Eine der Bereiche, in denen KI voraussichtlich die größte und weitreichendste Auswirkung haben wird, ist die Bildung. Die Herausforderung der weit verbreiteten Arbeitslosigkeit und der Unterbrechung der Arbeit ist die zweitgrößte Herausforderung (nach der Bedrohung durch intelligente Maschinen, die möglicherweise das Ende der Menschheit, wie wir sie kennen, herbeiführen könnten). OpenAI schätzt, dass LLMs/GPTs und diese Klasse von KI-Modellen voraussichtlich 10 Prozent der Arbeit von 80 Prozent der Menschen neu definieren und automatisieren werden und 50 Prozent der Arbeit von weiteren 19 Prozent (nur 1 Prozent der kreativsten Menschen dürften von KI unberührt bleiben).

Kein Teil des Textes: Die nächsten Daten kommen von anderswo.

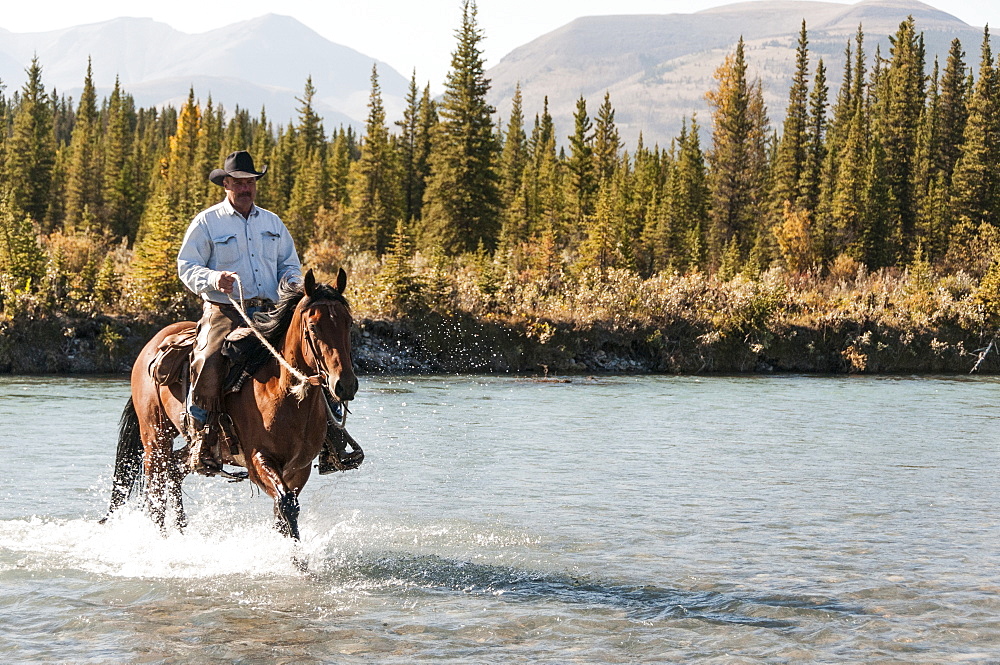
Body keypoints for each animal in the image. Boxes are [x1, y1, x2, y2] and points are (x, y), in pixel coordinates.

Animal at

Die Auswirkungen der KI auf die Bildung können auf vielfältige Weise und auf mehreren Ebenen verstanden werden. Auf der grundlegendsten Ebene kann der Einsatz von KI durch Lehrer und Erzieher die Produktivität verbessern und ihre Zeit von mühsamen Aufgaben befreien, damit sie sich auf kreativere und substantiellere Tätigkeiten konzentrieren können. Lehrer können KI nutzen, um Unterrichtspläne zu erstellen, Aufgabensätze zu generieren, Prüfungen zu überprüfen, Berichte zu schreiben und mit Eltern und Schulleitern zu kommunizieren. Auch im Unterricht können Lehrer KI als Werkzeug und Hilfe verwenden, um das Lernen zu substantiieren, komplexe Punkte zu illustrieren, zu demonstrieren und zu simulieren, die Kreativität im Klassenzimmer zu fördern und zu üben, usw.

Herausforderungen entstehen, wenn KI nicht nur eine Hilfe ist, sondern eine umfassende Ersetzung von Unterrichts- und Lernaktivitäten darstellt. Soll es den Schülern erlaubt sein, KI allein zu verwenden, um Hausaufgaben zu lösen oder Essays einzureichen, die von KI geschrieben wurden? Wie soll man das Lernen und die Beiträge eines Schülers zu einem gemeinsam verfassten Essay oder einer Lösung bewerten? Wird dies zu einer Art von Lernen führen, wie es ohne den Einsatz von KI erreicht werden würde? Wenn nicht, wird es besser oder schlechter sein? Eine aktuelle Studie, provokativ betitelt AI can harm learning, von Professoren an der University of Pennsylvania, untersuchte das Mathematiklernen von 1.000 Schülern einer türkischen Schule und stellte fest, dass Schüler, die KI nutzten, in (KI-unterstützten) Übungssitzungen besser abschnitten, aber in der (nicht unterstützten) Abschlussprüfung schlechter abschnitten als diejenigen, die während der Übungen keine KI verwendeten und tatsächlich “schwierig” fanden, zu üben.

Da KI die Rolle eines Lehrers und Tutors übernimmt, ist es wichtig, neu zu überdenken, was wir lernen müssen und wie wir in Schulen mit KI lernen sollten. Große Sprachmodelle sind mittlerweile recht gut darin, Texte zu summarisieren, anständige Briefe, E-Mails und Essays zu verfassen; sogar Schlussfolgerungen zu ziehen und einfache (bereits gelöste) Probleme zu lösen. Soll es den Schülern gestattet sein, diese sprachlichen Fähigkeiten zu nutzen, um Schreibaufgaben, Essays und Aufgabensätze einzureichen? Wenn dies zur Norm in unserem Bildungssystem würde, was würde dies langfristig mit unserer Fähigkeit zu schreiben machen? Es ist möglich, dass diese Fähigkeit, ähnlich wie beim Beispiel des Taschenrechners, einfach verschwindet, ohne dass es jemand bemerkt. Aber das Schreiben ist auch mit unserer Fähigkeit zu denken verbunden, und das Schreiben zu lernen hilft, unsere Denkfähigkeit zu klären. In einer Welt mit allgegenwärtiger KI, in der wir möglicherweise nie etwas schreiben müssen, werden wir dann auch nie mehr denken müssen? Müssen wir andere Mechanismen entwickeln, neben dem Schreiben, um unseren Kindern beizubringen, zu denken? Fragen wie diese sind der Kern der Debatte an der Schnittstelle von Bildung und KI. Es gibt noch keine klaren Antworten.